(Edit difference data)
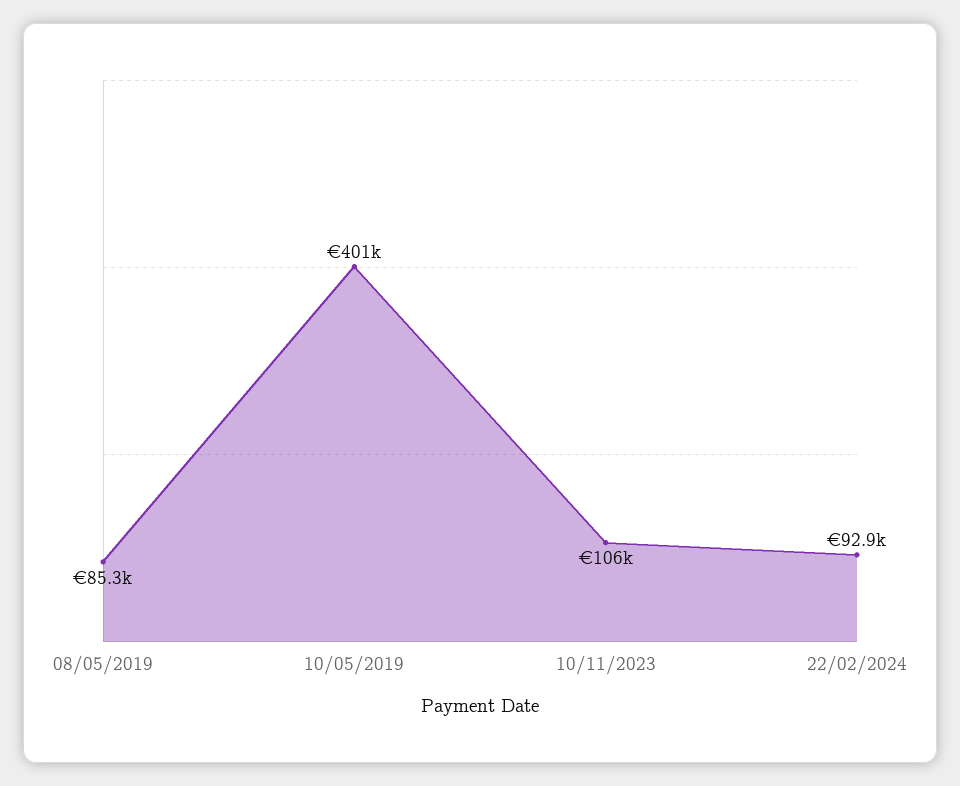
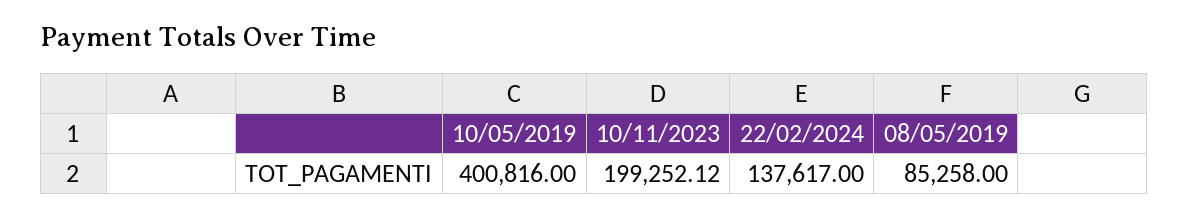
  {
    "08/05/2019": 85258,
    "10/05/2019": 400816,
-   "10/11/2023": 106000,
+   "10/11/2023": 199252.12,
-   "22/02/2024": 92900
+   "22/02/2024": 137617
  }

ASSIGNED TASK - Output each entry above word for word. The pictures stay out.

SOLVED PROBLEM -
  {
    "08/05/2019": 85258,
    "10/05/2019": 400816,
-   "10/11/2023": 106000,
+   "10/11/2023": 199252.12,
-   "22/02/2024": 92900
+   "22/02/2024": 137617
  }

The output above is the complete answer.